Segment Start: Text provided
Hastings-based financial advisory services firm, Finzo, has called time on “tick box renewal applications” for adviser professional indemnity (PI) insurance as the major provider in NZ backed away from covering small firms.
In a note to members last week, Finzo says the PI market for advisers in NZ is following the Australian experience with “insurers are rationing capital and are being selective in who they back”.
NZI, which provides PI cover the majority of the NZ industry, confirmed this month it would not insure financial advice providers (FAPs) with less than three advisers when the new regulatory regime takes force next March.
“Our concern is, with the level of compliance required under the new regulations, a one or two adviser firm will not have the capacity to maintain their advice levels, their ongoing education, along with all the compliance,” NZI says.
The Financial Market Authority (FMA) did not include compulsory PI cover from its final FAP licensing ‘standard conditions’ released in November, although the measure was in the draft version. Despite the regulatory relief, most advisory firms would likely need some kind of PI cover to meet commercial or risk management objectives.
“Some financial advisers and FAPs may seek to self insure, although the quantum and nature of the reserve funds required to be held on their respective balance sheets is unknown and will only be known as the regulator commences audits from April 2021,” the Finzo notes says. “A little known fact amongst participants is that from the 15th of March, all obligations under the legislation and regulation fully come into effect regardless of the licence type (transitional vs full).”
Segment End: Text provided
Segment Start: Data extracts
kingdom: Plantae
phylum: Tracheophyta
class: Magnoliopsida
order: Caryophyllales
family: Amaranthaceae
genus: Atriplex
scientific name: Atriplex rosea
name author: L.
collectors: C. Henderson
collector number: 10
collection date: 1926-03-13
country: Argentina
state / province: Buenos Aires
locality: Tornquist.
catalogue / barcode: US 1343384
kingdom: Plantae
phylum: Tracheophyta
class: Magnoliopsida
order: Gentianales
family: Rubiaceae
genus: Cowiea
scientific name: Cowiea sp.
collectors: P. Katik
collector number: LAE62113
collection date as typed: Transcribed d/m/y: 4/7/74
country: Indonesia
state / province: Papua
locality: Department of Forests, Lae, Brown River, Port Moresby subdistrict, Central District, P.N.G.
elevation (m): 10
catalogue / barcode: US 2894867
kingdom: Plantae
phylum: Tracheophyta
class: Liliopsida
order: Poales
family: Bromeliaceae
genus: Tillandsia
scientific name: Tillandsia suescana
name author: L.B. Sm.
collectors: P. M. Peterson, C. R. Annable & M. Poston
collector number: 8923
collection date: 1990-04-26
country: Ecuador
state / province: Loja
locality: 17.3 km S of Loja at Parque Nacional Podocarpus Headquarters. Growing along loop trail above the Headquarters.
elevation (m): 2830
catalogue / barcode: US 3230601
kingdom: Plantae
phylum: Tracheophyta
Segment End: Data extracts
* Instructions for the task
Answer from the article on adviser indemnity insurance:
1. In which town is Finzo based?
2. What is the smallest number of advisers a financial advice provider must have for NZI to insure it under the new regime?
3. From when does Finzo say the regulator will begin audits?
The material after the text stands apart from it.

* Answer to this exercise
1. Hastings.
2. Three.
3. April 2021.